We’re going to practice doing a meta-analysis in R. First, let’s load the necessary packages.
## checking if packages are installed, if they aren't, installing them
## loading them after
if(!require(tidyverse)){
install.packages("tidyverse")
}
library(tidyverse)
if(!require(meta)){
install.packages("meta")
}
library(meta)
if(!require(readxl)){
install.packages("readxl")
}
library(readxl)
if(!require(googlesheets4)){
install.packages("googlesheets4")
}
library(googlesheets4)
We’re going to read the extracted data from the studies directly from googlesheets. Two outcomes will have their results summarized in this analysis, one dichotomous and one continuous.
## checking if the data has been read already, if it hasn't reading it
## from googlesheets directly
if(!exists("df", envir = .GlobalEnv, inherits = FALSE)){
df <- read_sheet("https://docs.google.com/spreadsheets/d/12mRnNd5HrbpE54d0fL_AtFnlum86g8X5k8MoZRtc92w/")
}
## reading the dataset for continuous outcome
if(!exists("df1", envir = .GlobalEnv, inherits = FALSE)){
df1 <- read_sheet("https://docs.google.com/spreadsheets/d/1wjJVGk-KobXbmKuhFDC0TIBaRLgIEO9-pV0zDmqQQQ4/")
}
Let’s take a look at the data:
head(df)
## # A tibble: 5 × 5
## estudo evtto ntto evcont ncont
## <chr> <dbl> <dbl> <dbl> <dbl>
## 1 Batagello 3 93 6 96
## 2 Iskakov 2016 5 82 12 82
## 3 Kuma 2013 6 100 24 100
## 4 Mohammadi Sichani 2019 1 64 2 66
## 5 Rashi 2018 2 25 4 25
head(df1)
## # A tibble: 3 × 7
## study n.e mean.e sd.e n.c mean.c sd.c
## <chr> <dbl> <dbl> <dbl> <dbl> <dbl> <dbl>
## 1 Batagello 2021 93 3.63 1.65 96 4.08 2
## 2 Iskakov 2016 82 9.14 0.3 82 10.1 0.5
## 3 Kumar 2013 100 2.74 1.06 100 4.67 3.08
Now, creating the variables for both meta-analyses, the binary and the continuous.

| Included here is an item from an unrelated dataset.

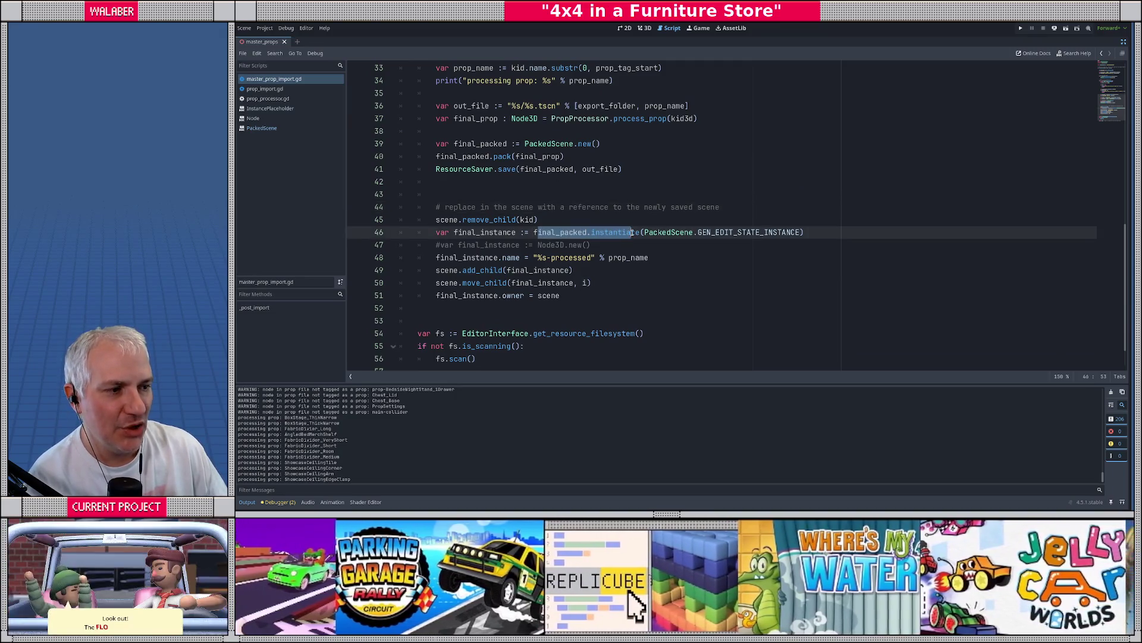
mouse_move(632, 232)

## meta-analysis variable for the binary outcome, mantel haenszel method
## reporting Relative risk
test1 <- metabin(evtto, ntto, evcont, ncont, estudo, data = df, sm = "RR", method = "MH")

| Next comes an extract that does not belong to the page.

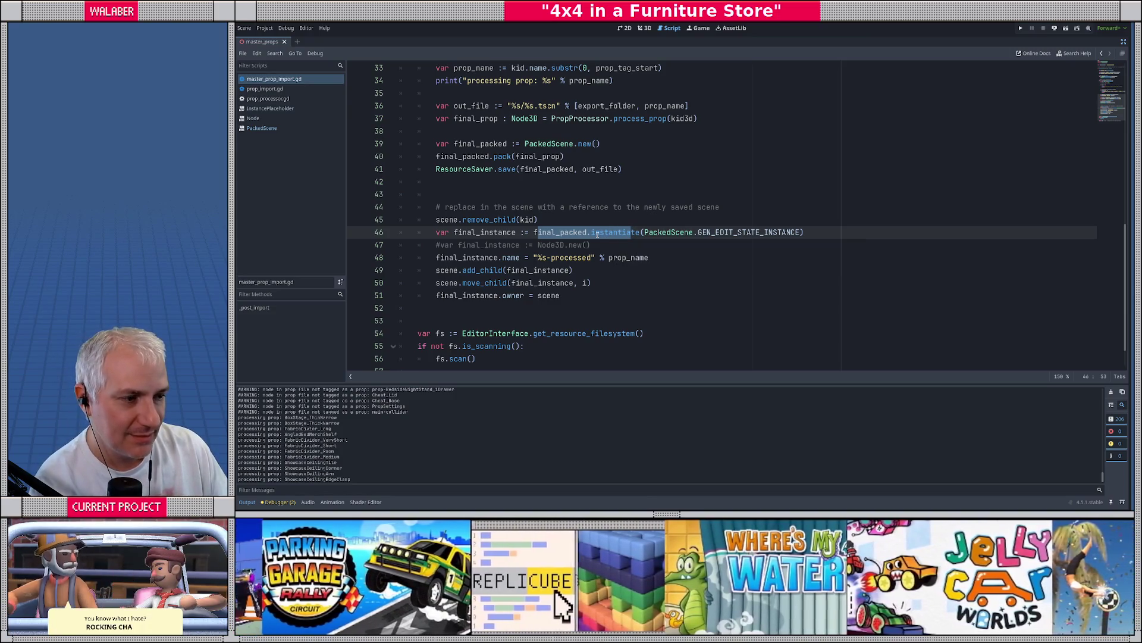
click(598, 233)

## creating a meta-analysis variable for the continous variable, reporting
## Standard Mean Differences (Hedges's g is the default)
test2 <- metacont (n.e, mean.e, sd.e, n.c, mean.c, sd.c, study, data = df1,
sm = "SMD")
With these variables we can create forest plots. One for each analysis:
test1 %>% forest(random = TRUE, common = FALSE, label.c = "Placebo",
label.right = "Favours Placebo", label.left = "Favours TXA",
label.e = "TXA", sortvar = 1/w.random)
test2 %>% forest (sortvar = 1/w.random, common = FALSE, random = TRUE,
label.e = "TXA", label.c = "Placebo",
label.right = "Favours Placebo", label.left = "Favours TXA")
In both cases, TXA was better than placebo.